Sometimes a service simply never answers. The payment service might be down. A saga that waits forever is a bug. Rebus lets you schedule a message to your own saga in the future with Defer. If the reply has not arrived by then, you can give up and compensate.

public async Task Handle(StartOrder message)
{
    Data.OrderId = message.OrderId;
    await _bus.Send(new ReserveStock(
        message.OrderId, message.Product, message.Quantity));
 
    // If we hear nothing in 30 seconds, send ourselves a reminder
    await _bus.Defer(TimeSpan.FromSeconds(30),
        new OrderTimedOut(message.OrderId));
}

Then you handle OrderTimedOut in the saga. If the order is not yet complete, you run the compensating actions and finish. This way no saga waits forever.

Why idempotency matters

RabbitMQ promises at-least-once delivery. That means a message can arrive more than once if a consumer crashes after doing work but before acknowledging. So your handlers must be idempotent: running them twice must give the same result as running them once.
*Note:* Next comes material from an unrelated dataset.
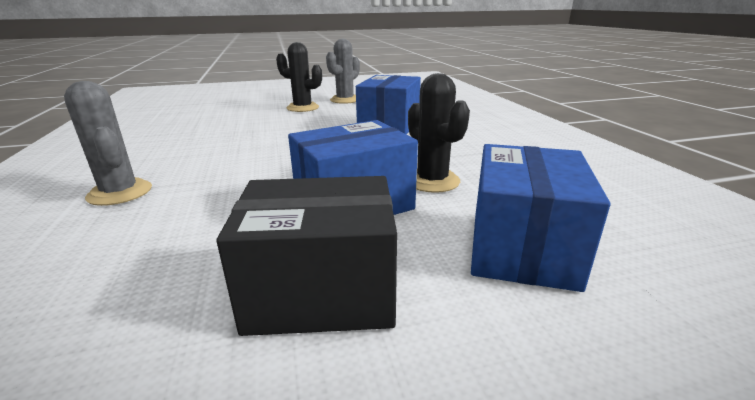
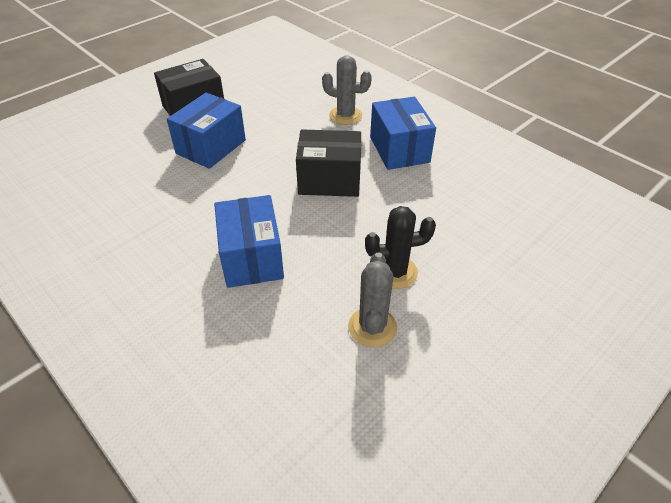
camera: 150 degrees right, 20 degrees up
(264, 146) = (329, 180): none -> black box
(432, 181) = (173, 180): black cactus -> none
(521, 247) = (117, 147): blue box -> blue box (399, 149)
For example, when charging a card, do not blindly charge again on a duplicate ChargeCard. Check whether you already have a charge for that OrderId. The saga's own state helps here, because Data.CardCharged already tells you if the work is done. This pairs nicely with the Inbox pattern for extra safety.

Putting it all together

Here is the full picture of our order saga, from the first click to the final result, including both the success and failure branches.

Full order saga

Place order
Reserve stock
Charge card
Ship or compensate

Steps

1

Place order

StartOrder begins the saga

2

Reserve stock

Lock the items

3

Charge card

Take payment, or fail

4

Ship or compensate

Success ships; failure releases stock

Every path the order saga can take.

When you run this, open the RabbitMQ dashboard at http://localhost:15672 (login guest / guest). You can watch the queues fill and drain as messages flow. This makes the whole pattern feel real and easy to debug.

Common mistakes to avoid

  • Forgetting MarkAsComplete(). Your saga storage grows forever with dead rows. Always end the saga.
  • No correlation on a message. Rebus cannot find the saga, so it either fails or starts a wrong new one. Every saga message needs the key.
  • Using in-memory storage in production. A restart wipes every in-flight saga. Use a database store.
  • Treating compensation like a rollback. It is a forward action that undoes effects, and it can fail too. Make compensations retryable and idempotent.
  • Doing too much in one saga. If a saga has twenty steps, split the work. Smaller sagas are easier to test and reason about.

Quick recap

  • A saga runs one big job made of many small steps across services, like a wedding planner coordinating vendors.
  • When a step fails, the saga runs compensating actions to undo earlier steps. This is not a database rollback; it is a new business action.
  • Rebus is a free, open-source .NET service bus. RabbitMQ is the broker that carries the messages between services.
  • A saga has state (ISagaData), is started by IAmInitiatedBy<T>, finds the right instance with CorrelateMessages, and ends with MarkAsComplete().
  • Always use a correlation key like OrderId on every message so Rebus loads the right saga.
  • Make handlers idempotent because RabbitMQ delivers at least once.
  • Use persistent saga storage in production and Defer to handle steps that never reply.
  • Rebus is a strong, no-cost option now that MediatR and MassTransit have moved to commercial licensing for many uses.